- Japanese promotional poster
- Directed by: Chan Tze-woon
- Written by: Chan Tze-woon
- Produced by: Peter Yam
- Cinematography: Szeto Yat-lui
- Edited by: Chan Tze-woon Silen Wu
- Music by: Jacklam Ho Tsz Yeung Guyshawn Wong
- Production company: Blue Island Production Company Limited
- Release date: 26 January 2022 (IFFR);
- Running time: 97 minutes
- Country: Hong Kong
- Languages: Cantonese Mandarin English

= Blue Island (2022 film) =

2022 Hong Kong documentary by Chan Tze-woon

Blue Island (憂鬱之島) is a 2022 Hong Kong documentary film directed by Chan Tze-woon. It focuses on the 2019–2020 Hong Kong protests. The film won the Best International Feature Documentary Award at the 2022 Hot Docs Festival.

== Content ==
The film blends narrative drama and documentary elements, depicting major political events and representative figures from three different periods in China and Hong Kong’s history. Each segment is a combination of past and present of Hong Kong: one story of historic protestor followed by a recent one.

=== Pursuing Freedom ===
Representative figure: Chan Hak-chi

Set against the backdrop of the Cultural Revolution in the 1970s, the film follows a young couple who risk their lives swimming across the Shenzhen border to escape political turmoil and reach Hong Kong in 1973. Later, it captures an elderly man who, despite heavy rain during a No. 8 typhoon signal, insists on his daily morning swim in Victoria Harbour.

=== Democracy and Disillusionment ===
Representative figure: Lam Yiu-keung

The film documents a group of Hong Kong university students who traveled to Beijing in May 1989 to support the pro-democracy movement, participating in protests and hunger strikes. Lam Yiu-keung, then the chairman of the Hong Kong Federation of Students, went to Beijing and witnessed the Tiananmen Square Massacre firsthand.

Years later, he burned joss paper outside the Western Divisional Police Station in remembrance of the victims. However, when he chanted "Democratic China," he was met with boos from some attendees, revealing ideological divisions.

=== Identity in China and Hong Kong ===
Representative figure: Shek Chung-ying (formerly Raymond Young)

16-year-old Raymond Young was arrested on September 1 during the 1967 riots for possessing seditious slogans. In court, when questioned by the judge, Yeung declared that their goal was to defend Maoist thought and promoted "anti-violence resistance" throughout the trial. He was sentenced to prison for 18 months. The young prisoner later wrote under the pen name Shek Chung-ying.

Kelvin Tam Kwan-Long is a social work student sentenced to three and a half years in prison for rioting during the 2019 Anti-Extradition Bill protests. Tam express his own thoughts, emphasizing his different sense of identity from Raymond Young. Unlike Young, who identified with China, Tam insists in court that he is "a Hongkonger, not Chinese."

=== Hong Kong’s Present and Future ===
The final section of the film revisits key moments of the 2019 protests, including the occupation of the Legislative Council. It features Chung Yiu-wa reading aloud the petition from the "Occupy Central Nine" case in 2014. The film also highlights how protest slogans and mass demonstrations, once common in Hong Kong, have disappeared under the combined effects of the COVID-19 pandemic and the National Security Law.

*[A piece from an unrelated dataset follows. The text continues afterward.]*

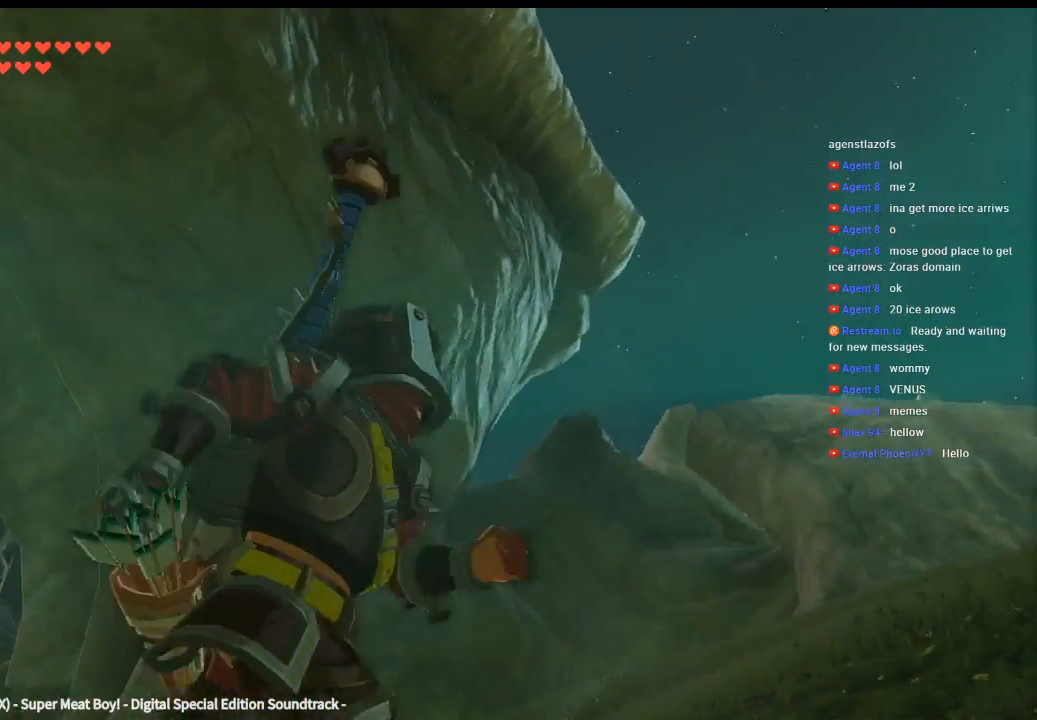
{"dt_ms": 500, "buttons": [], "left_stick": "right", "events": []}
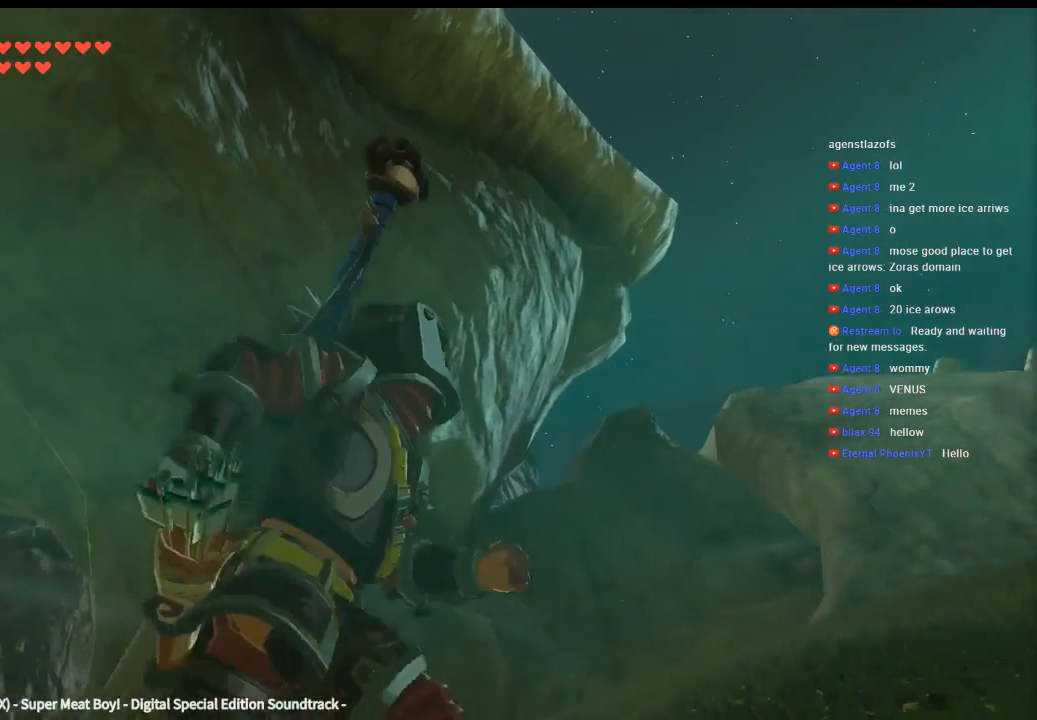
{"dt_ms": 500, "buttons": [], "left_stick": "right", "events": []}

The film’s closing sequence is a silent montage of over 20 individuals staring into the camera, with captions listing their trial or sentencing statuses. It concludes with the credits, revealing that some of the film’s crew members are currently imprisoned or have passed away.

== Awards ==

| Year | Award | Category | Name | Result | Ref. |
| 2021 | The 52th Visions du Réel | Lightdox Award | Blue Island | Won |  |
| 2022 | The 29th Hot Docs Canadian International Documentary Festival | Best International Feature Documentary | Blue Island | Won |  |
| The 13th Taiwan International Documentary Festival | Special Jury Prize | Blue Island | Won |  |
| Grand Prize | Blue Island | Won |
| Audience Award | Blue Island | Won |
| The 40th CAAMFest | Documentary Competition award | Blue Island | Won |  |
| The 18th Zurich Film Festival | Golden Eye Award for Best International Documentary Film | Blue Island | Nominated |  |
| The 15th Asia Pacific Screen Awards | Best Documentary Film | Blue Island | Nominated |  |
| The 59th Golden Horse Awards | Best Documentary Feature | Blue Island | Nominated |  |

== Reception ==
The film received positive reviews in Variety and The New York Times.

Simon Abrams of RogerEbert.com rated the film 2.5 stars out of 5, writing that it "features a lot of great footage, but a lot of it either doesn’t hang together or flow seamlessly from one episodic scene to the next."